» **What to work on**
Repeat each record exactly. Any picture gets left out.

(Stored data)
· · · · ·
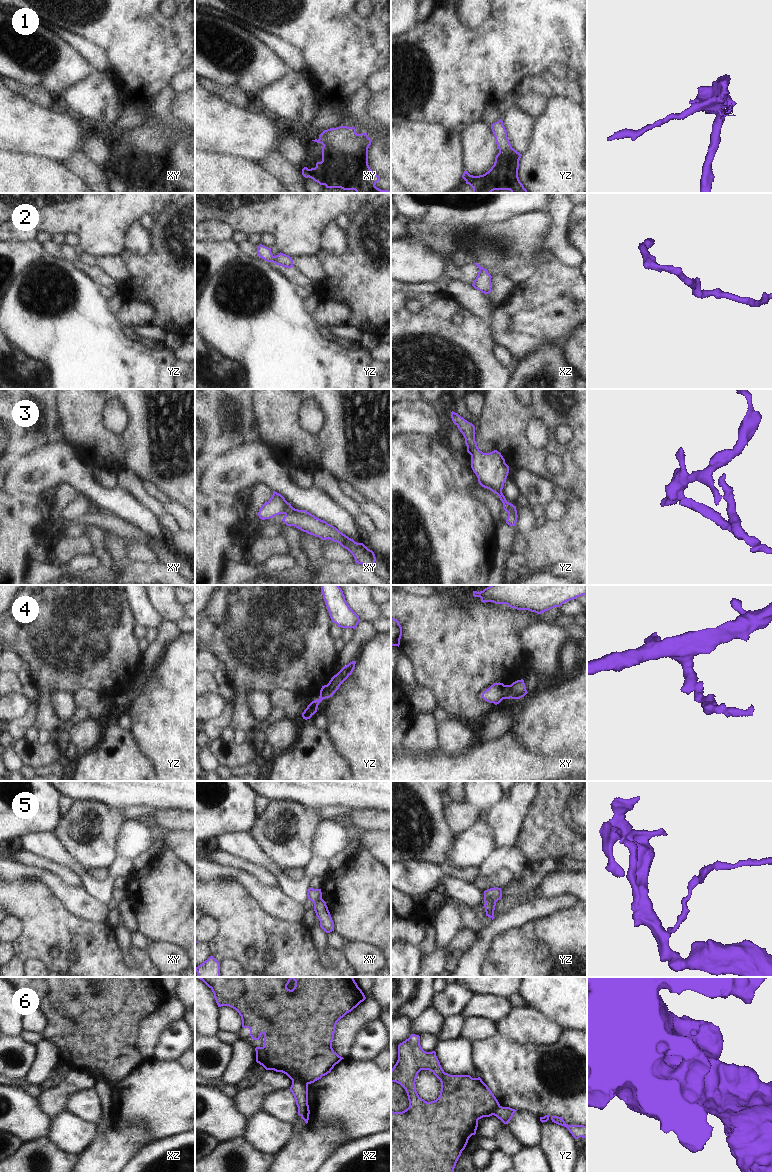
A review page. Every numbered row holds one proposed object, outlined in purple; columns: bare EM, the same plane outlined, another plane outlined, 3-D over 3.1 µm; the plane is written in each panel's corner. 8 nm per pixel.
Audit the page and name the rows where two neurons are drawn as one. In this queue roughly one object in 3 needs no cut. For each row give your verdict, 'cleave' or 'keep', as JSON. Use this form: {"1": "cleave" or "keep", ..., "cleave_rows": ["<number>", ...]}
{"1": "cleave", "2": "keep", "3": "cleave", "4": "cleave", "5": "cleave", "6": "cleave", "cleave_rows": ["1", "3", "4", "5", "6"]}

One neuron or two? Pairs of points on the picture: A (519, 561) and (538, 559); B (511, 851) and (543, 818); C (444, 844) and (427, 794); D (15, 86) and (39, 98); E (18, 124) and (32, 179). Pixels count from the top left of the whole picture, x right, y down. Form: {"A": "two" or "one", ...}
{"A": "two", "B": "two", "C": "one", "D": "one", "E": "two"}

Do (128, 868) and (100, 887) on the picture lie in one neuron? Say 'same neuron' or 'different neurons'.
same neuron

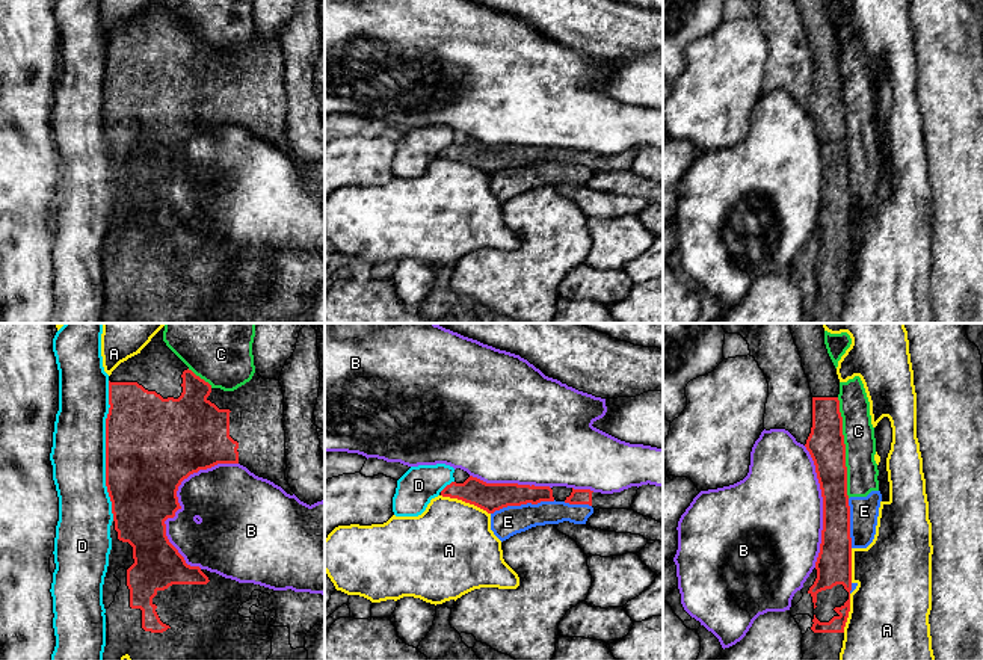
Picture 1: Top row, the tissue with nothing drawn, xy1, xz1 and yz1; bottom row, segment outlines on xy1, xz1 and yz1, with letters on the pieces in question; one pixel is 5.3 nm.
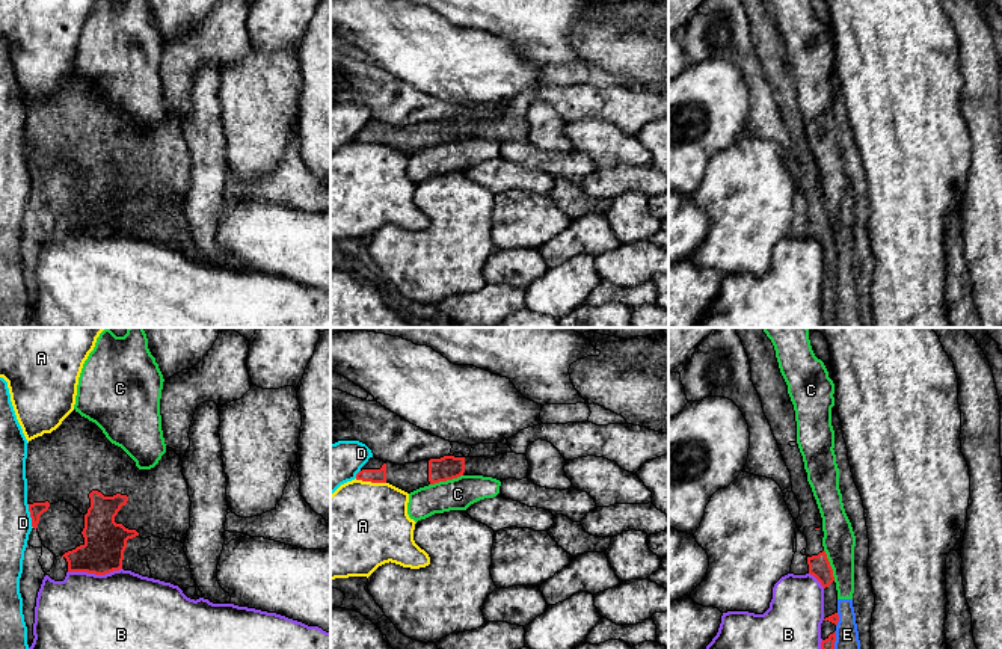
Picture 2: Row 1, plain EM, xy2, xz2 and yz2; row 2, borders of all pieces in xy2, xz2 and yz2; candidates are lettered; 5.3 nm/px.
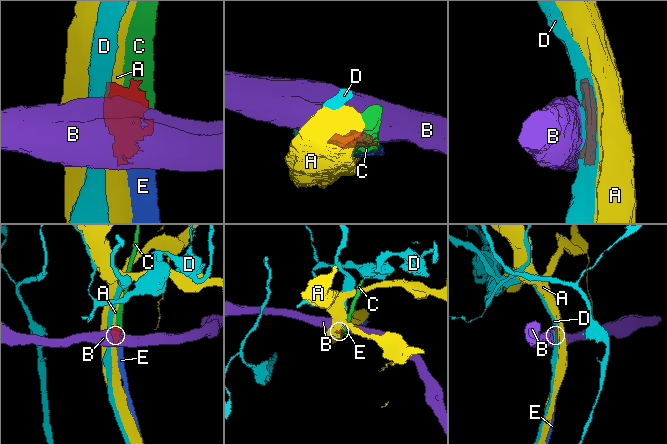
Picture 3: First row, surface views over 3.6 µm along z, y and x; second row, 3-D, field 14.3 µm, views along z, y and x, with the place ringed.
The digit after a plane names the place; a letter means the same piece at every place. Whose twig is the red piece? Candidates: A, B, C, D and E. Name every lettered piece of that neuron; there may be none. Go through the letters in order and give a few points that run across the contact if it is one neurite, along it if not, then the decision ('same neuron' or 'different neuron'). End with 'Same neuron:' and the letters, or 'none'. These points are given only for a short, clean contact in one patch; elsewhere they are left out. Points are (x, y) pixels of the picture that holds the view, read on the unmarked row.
· · · · ·
» **Exercise answer**
A review page. Every numbered row holds one proposed object, outlined in purple; columns: bare EM, the same plane outlined, another plane outlined, 3-D over 3.1 µm; the plane is written in each panel's corner. 8 nm per pixel.
Audit the page and name the rows where two neurons are drawn as one. In this queue roughly one object in 3 needs no cut. For each row give your verdict, 'cleave' or 'keep', as JSON. Use this form: {"1": "cleave" or "keep", ..., "cleave_rows": ["<number>", ...]}
{"1": "cleave", "2": "keep", "3": "cleave", "4": "cleave", "5": "cleave", "6": "cleave", "cleave_rows": ["1", "3", "4", "5", "6"]}

One neuron or two? Pairs of points on the picture: A (519, 561) and (538, 559); B (511, 851) and (543, 818); C (444, 844) and (427, 794); D (15, 86) and (39, 98); E (18, 124) and (32, 179). Pixels count from the top left of the whole picture, x right, y down. Form: {"A": "two" or "one", ...}
{"A": "two", "B": "two", "C": "one", "D": "one", "E": "two"}

Do (128, 868) and (100, 887) on the picture lie in one neuron? Say 'same neuron' or 'different neurons'.
same neuron

Picture 1: Top row, the tissue with nothing drawn, xy1, xz1 and yz1; bottom row, segment outlines on xy1, xz1 and yz1, with letters on the pieces in question; one pixel is 5.3 nm.
Picture 2: Row 1, plain EM, xy2, xz2 and yz2; row 2, borders of all pieces in xy2, xz2 and yz2; candidates are lettered; 5.3 nm/px.
Picture 3: First row, surface views over 3.6 µm along z, y and x; second row, 3-D, field 14.3 µm, views along z, y and x, with the place ringed.
The digit after a plane names the place; a letter means the same piece at every place. Whose twig is the red piece? Candidates: A, B, C, D and E. Name every lettered piece of that neuron; there may be none. Go through the letters in order and give a few points that run across the contact if it is one neurite, along it if not, then the decision ('same neuron' or 'different neuron'). End with 'Same neuron:' and the letters, or 'none'. These points are given only for a short, clean contact in one patch; elsewhere they are left out. Points are (x, y) pixels of the picture that holds the view, read on the unmarked row.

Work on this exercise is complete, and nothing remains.